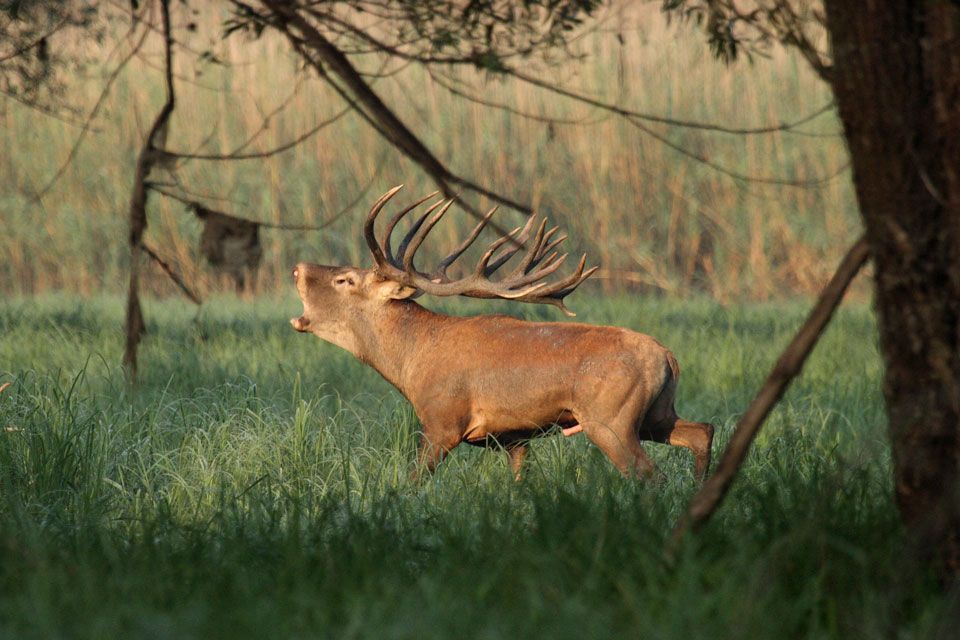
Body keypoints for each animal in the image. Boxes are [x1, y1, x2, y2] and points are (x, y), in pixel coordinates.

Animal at [291, 186, 715, 481]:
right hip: (655, 414)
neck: (411, 363)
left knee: (651, 475)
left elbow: (411, 481)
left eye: (346, 279)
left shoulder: (442, 419)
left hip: (611, 418)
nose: (298, 268)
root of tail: (669, 358)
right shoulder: (514, 437)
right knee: (703, 431)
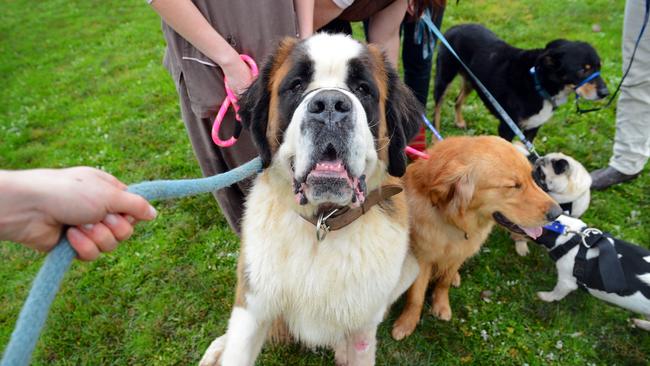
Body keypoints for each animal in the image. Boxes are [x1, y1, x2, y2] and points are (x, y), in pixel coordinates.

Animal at [197, 33, 420, 364]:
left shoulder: (363, 329)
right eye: (297, 85)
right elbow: (238, 347)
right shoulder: (252, 306)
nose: (329, 105)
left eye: (362, 89)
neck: (322, 223)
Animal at [430, 23, 608, 142]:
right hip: (444, 77)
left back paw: (459, 121)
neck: (539, 84)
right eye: (582, 70)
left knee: (457, 99)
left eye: (599, 66)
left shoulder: (533, 128)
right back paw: (435, 139)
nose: (605, 93)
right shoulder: (507, 128)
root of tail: (455, 27)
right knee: (436, 111)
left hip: (471, 80)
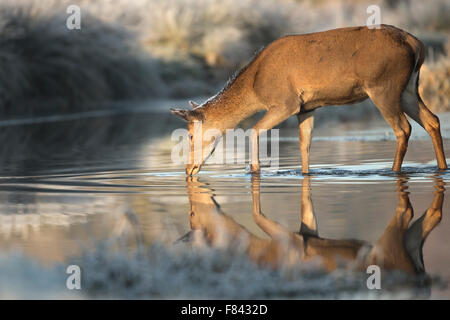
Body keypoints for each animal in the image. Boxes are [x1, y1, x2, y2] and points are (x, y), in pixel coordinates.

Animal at [171, 25, 446, 175]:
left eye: (191, 135)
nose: (188, 169)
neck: (255, 88)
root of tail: (418, 44)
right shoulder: (307, 108)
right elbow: (305, 146)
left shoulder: (285, 103)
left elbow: (254, 130)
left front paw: (254, 171)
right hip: (408, 89)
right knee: (432, 120)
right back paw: (441, 167)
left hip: (383, 87)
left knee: (403, 128)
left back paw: (393, 171)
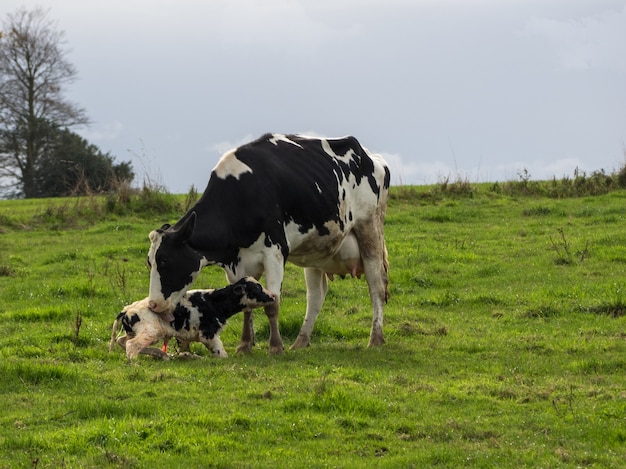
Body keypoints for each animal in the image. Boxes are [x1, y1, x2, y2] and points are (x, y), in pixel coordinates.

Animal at [108, 276, 274, 360]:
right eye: (257, 288)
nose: (272, 296)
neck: (213, 301)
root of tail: (127, 309)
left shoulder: (184, 336)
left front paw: (188, 355)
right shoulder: (209, 334)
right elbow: (222, 354)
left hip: (137, 332)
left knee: (122, 341)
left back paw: (161, 354)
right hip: (151, 332)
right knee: (132, 345)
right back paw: (136, 363)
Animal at [147, 133, 390, 352]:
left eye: (165, 259)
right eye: (149, 262)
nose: (153, 304)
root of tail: (372, 157)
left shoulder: (274, 252)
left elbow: (272, 304)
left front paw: (275, 347)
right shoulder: (237, 263)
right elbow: (246, 302)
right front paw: (245, 345)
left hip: (370, 230)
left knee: (376, 286)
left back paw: (375, 339)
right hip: (316, 250)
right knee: (315, 297)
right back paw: (301, 342)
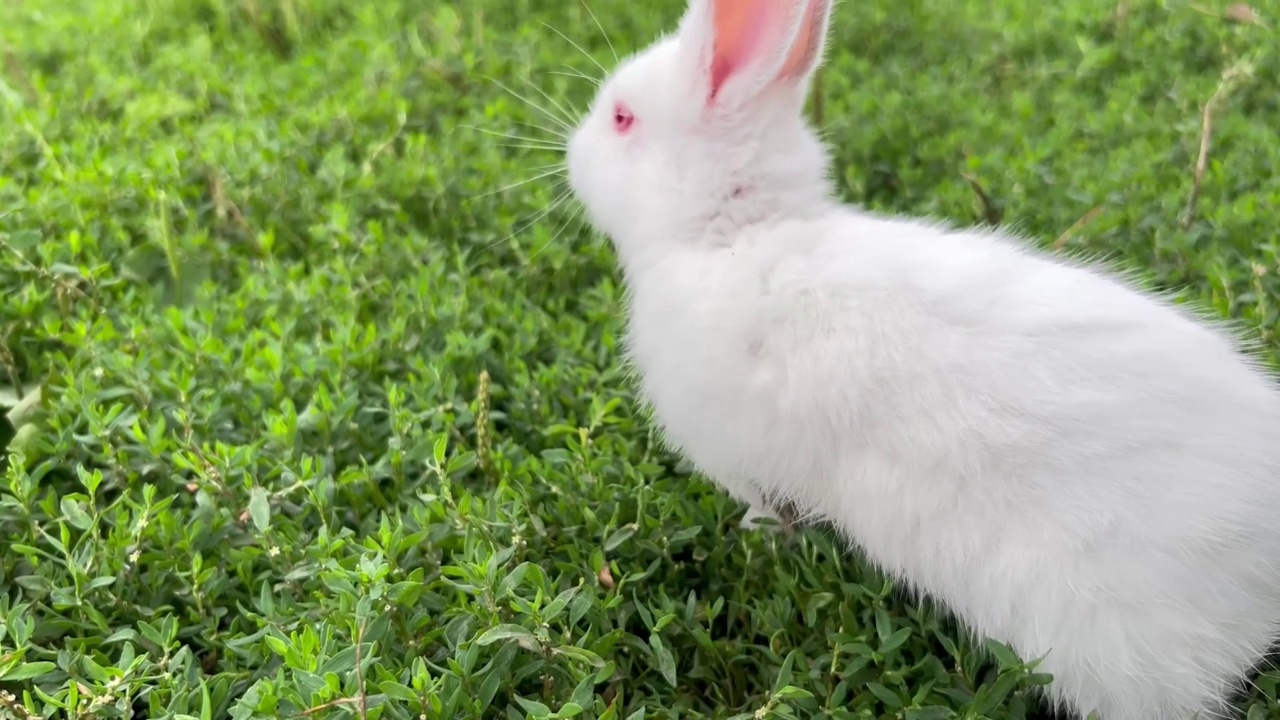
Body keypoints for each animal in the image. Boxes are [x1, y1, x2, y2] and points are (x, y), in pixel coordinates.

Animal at [565, 0, 1280, 712]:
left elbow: (768, 510)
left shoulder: (742, 458)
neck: (735, 235)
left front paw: (754, 534)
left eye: (622, 118)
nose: (571, 152)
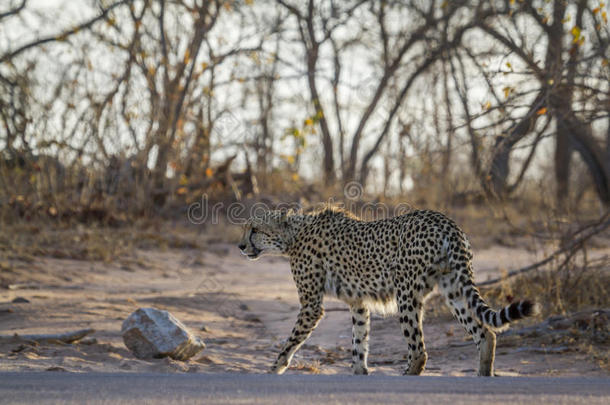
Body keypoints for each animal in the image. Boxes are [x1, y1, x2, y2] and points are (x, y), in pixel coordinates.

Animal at [235, 208, 536, 376]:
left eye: (255, 229)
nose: (240, 246)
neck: (294, 235)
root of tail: (444, 220)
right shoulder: (357, 301)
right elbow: (359, 340)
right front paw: (360, 372)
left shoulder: (311, 305)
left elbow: (291, 341)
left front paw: (274, 368)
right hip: (453, 288)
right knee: (485, 334)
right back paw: (483, 374)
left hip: (406, 293)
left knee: (419, 349)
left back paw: (408, 373)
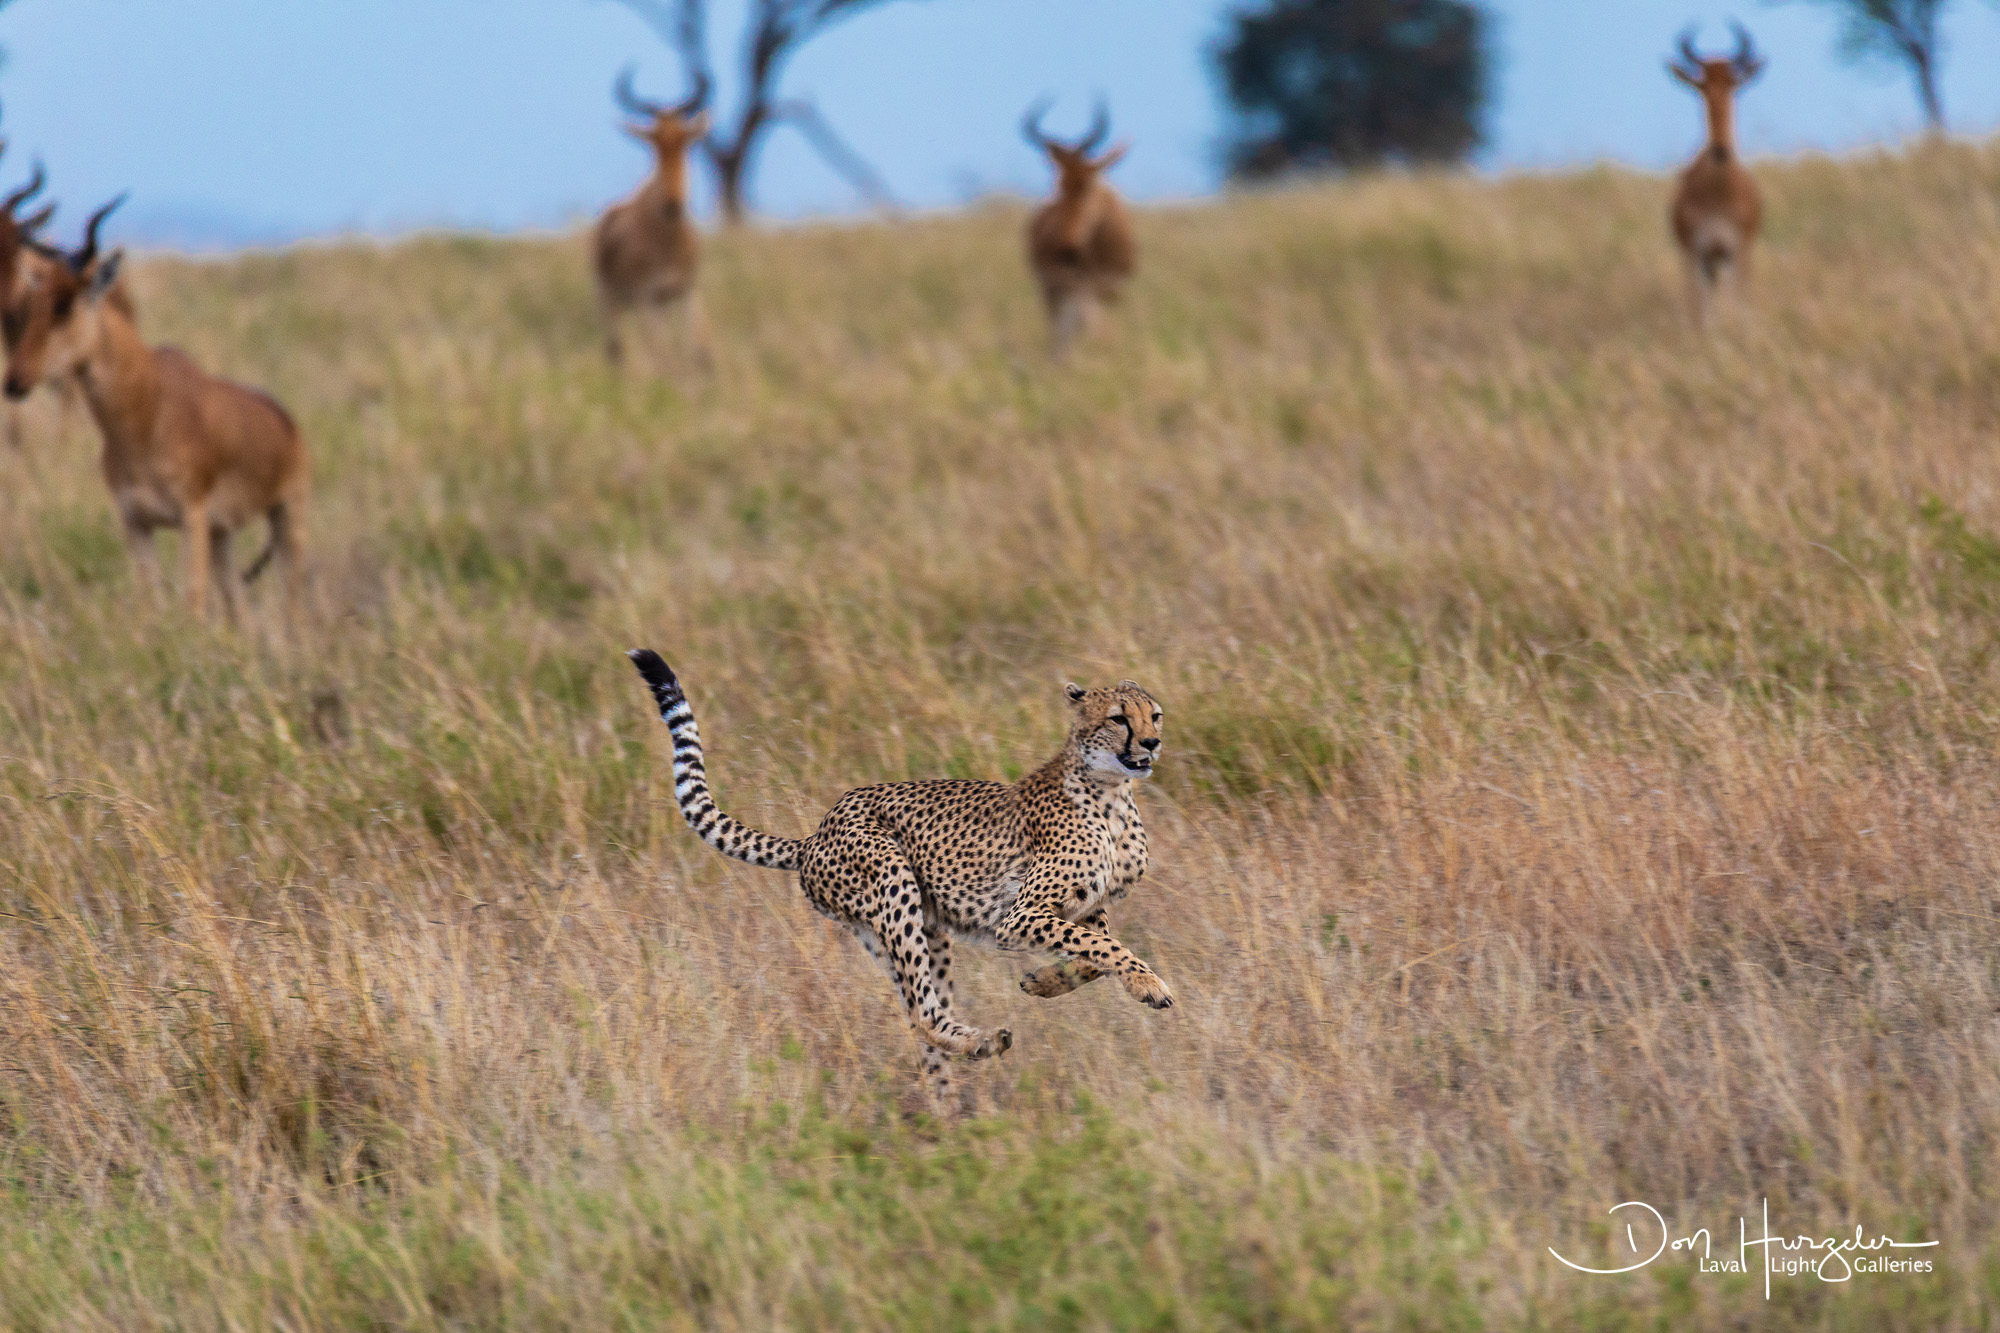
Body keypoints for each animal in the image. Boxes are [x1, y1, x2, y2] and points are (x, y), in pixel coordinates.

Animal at [7, 195, 308, 620]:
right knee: (238, 608)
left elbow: (192, 602)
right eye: (35, 305)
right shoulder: (137, 523)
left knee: (293, 608)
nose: (15, 382)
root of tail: (287, 422)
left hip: (287, 517)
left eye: (67, 306)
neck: (149, 408)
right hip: (223, 535)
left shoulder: (191, 519)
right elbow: (150, 602)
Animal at [592, 65, 712, 366]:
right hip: (610, 299)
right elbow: (665, 356)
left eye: (685, 140)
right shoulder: (647, 299)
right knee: (616, 349)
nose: (673, 205)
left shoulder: (686, 291)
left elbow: (695, 353)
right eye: (653, 141)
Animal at [628, 652, 1168, 1096]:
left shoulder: (1086, 908)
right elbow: (1103, 948)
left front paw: (1044, 982)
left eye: (1154, 714)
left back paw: (953, 1097)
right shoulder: (1019, 916)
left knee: (918, 1013)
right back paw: (979, 1051)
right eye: (1119, 718)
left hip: (917, 932)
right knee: (923, 1014)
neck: (1112, 793)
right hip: (892, 880)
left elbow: (1094, 952)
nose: (1152, 742)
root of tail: (813, 835)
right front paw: (1149, 985)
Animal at [1024, 98, 1136, 356]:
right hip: (1052, 291)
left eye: (1087, 184)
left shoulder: (1114, 291)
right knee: (1062, 330)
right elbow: (1087, 325)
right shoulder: (1081, 289)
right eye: (1059, 184)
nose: (1067, 249)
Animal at [1672, 23, 1768, 326]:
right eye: (1701, 84)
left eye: (1734, 82)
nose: (1720, 151)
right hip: (1705, 262)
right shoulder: (1696, 253)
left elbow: (1742, 308)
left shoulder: (1738, 251)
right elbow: (1700, 314)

# [What to produce]
The pictures should be dropped, and every line above should be set down again exactly.

# [Completed task]
Body keypoints for each animal in the image. Boxes are [x1, y1, x2, y2] and points are (x, y), in pixel coordinates.

Animal at [291, 186, 715, 481]:
right hip: (655, 414)
neck: (411, 363)
left knee: (651, 475)
left elbow: (411, 481)
left eye: (346, 279)
left shoulder: (442, 419)
left hip: (611, 418)
nose: (298, 268)
root of tail: (669, 358)
right shoulder: (514, 437)
right knee: (703, 431)
Body keypoints for each animal in the image. Boxes are [x1, y1, x2, y2] and points are (x, y), in pixel coordinates.

Animal at [197, 33, 420, 364]:
left shoulder: (363, 329)
right eye: (297, 85)
right elbow: (238, 347)
right shoulder: (252, 306)
nose: (329, 105)
left eye: (362, 89)
neck: (322, 223)
Animal at [430, 23, 608, 142]:
right hip: (444, 77)
left back paw: (459, 121)
neck: (539, 84)
right eye: (582, 70)
left knee: (457, 99)
left eye: (599, 66)
left shoulder: (533, 128)
right back paw: (435, 139)
nose: (605, 93)
right shoulder: (507, 128)
root of tail: (455, 27)
right knee: (436, 111)
left hip: (471, 80)
Body keypoints for each animal in the image. Boxes are [x1, y1, x2, y2] and points are (x, y), in pixel coordinates.

Animal at [171, 25, 446, 175]:
left eye: (191, 135)
nose: (188, 169)
neck: (255, 88)
root of tail: (418, 44)
right shoulder: (307, 108)
right elbow: (305, 146)
left shoulder: (285, 103)
left elbow: (254, 130)
left front paw: (254, 171)
right hip: (408, 89)
right knee: (432, 120)
right back paw: (441, 167)
left hip: (383, 87)
left knee: (403, 128)
left back paw: (393, 171)
Body keypoints for each animal in the image. Boxes are [x1, y1, x2, y2] and points are (x, y), in pixel coordinates.

Animal at [108, 276, 274, 360]:
right eye: (257, 288)
nose: (272, 296)
neck: (213, 301)
root of tail: (127, 309)
left shoulder: (184, 336)
left front paw: (188, 355)
right shoulder: (209, 334)
right elbow: (222, 354)
left hip: (137, 332)
left knee: (122, 341)
left back paw: (161, 354)
right hip: (151, 332)
right knee: (132, 345)
right back paw: (136, 363)
Animal at [147, 133, 390, 352]:
left eye: (165, 259)
right eye: (149, 262)
nose: (153, 304)
root of tail: (372, 157)
left shoulder: (274, 252)
left elbow: (272, 304)
left front paw: (275, 347)
right shoulder: (237, 263)
right elbow: (246, 302)
right front paw: (245, 345)
left hip: (370, 230)
left knee: (376, 286)
left back paw: (375, 339)
right hip: (316, 250)
right knee: (315, 297)
right back paw: (301, 342)
Body keypoints for each animal in the image. Boxes are [x1, y1, x2, y2] and points are (x, y), in pixel coordinates.

Animal at [565, 0, 1280, 712]:
left elbow: (768, 510)
left shoulder: (742, 458)
neck: (735, 235)
left front paw: (754, 534)
left eye: (622, 118)
nose: (571, 152)
Body keypoints for each animal in the image. Boxes are [x1, y1, x2, y2] and points are (x, y), in pixel coordinates.

Animal at [235, 208, 536, 376]:
left eye: (255, 229)
nose: (240, 246)
neck: (294, 235)
root of tail: (444, 220)
right shoulder: (357, 301)
right elbow: (359, 340)
right front paw: (360, 372)
left shoulder: (311, 305)
left elbow: (291, 341)
left front paw: (274, 368)
right hip: (453, 288)
right knee: (485, 334)
right back paw: (483, 374)
left hip: (406, 293)
left knee: (419, 349)
left back paw: (408, 373)
Body keypoints for each animal in the image. Boxes are [x1, y1, x2, y2] and points are (x, y), in pixel coordinates.

Animal at [7, 195, 308, 620]:
right knee: (238, 608)
left elbow: (192, 602)
right eye: (35, 305)
right shoulder: (137, 523)
left knee: (293, 608)
nose: (15, 382)
root of tail: (287, 422)
left hip: (287, 517)
left eye: (67, 306)
neck: (149, 408)
right hip: (223, 535)
left shoulder: (191, 519)
right elbow: (150, 602)
Animal at [592, 65, 712, 366]:
right hip: (610, 299)
right elbow: (665, 356)
left eye: (685, 140)
right shoulder: (647, 299)
right knee: (616, 349)
nose: (673, 205)
left shoulder: (686, 291)
left elbow: (695, 353)
right eye: (653, 141)
Animal at [628, 652, 1168, 1096]:
left shoulder: (1086, 908)
right elbow: (1103, 948)
left front paw: (1044, 982)
left eye: (1154, 714)
left back paw: (953, 1097)
right shoulder: (1019, 916)
left knee: (918, 1013)
right back paw: (979, 1051)
right eye: (1119, 718)
left hip: (917, 932)
right knee: (923, 1014)
neck: (1112, 793)
right hip: (892, 880)
left elbow: (1094, 952)
nose: (1152, 742)
root of tail: (813, 835)
right front paw: (1149, 985)
Animal at [1024, 98, 1136, 356]:
right hip: (1052, 291)
left eye: (1087, 184)
left shoulder: (1114, 291)
right knee: (1062, 330)
right elbow: (1087, 325)
right shoulder: (1081, 289)
right eye: (1059, 184)
nose: (1067, 249)
Animal at [1672, 23, 1768, 326]:
right eye: (1701, 84)
left eye: (1734, 82)
nose: (1720, 151)
right hip: (1705, 262)
right shoulder: (1696, 253)
left elbow: (1742, 308)
left shoulder: (1738, 251)
right elbow: (1700, 314)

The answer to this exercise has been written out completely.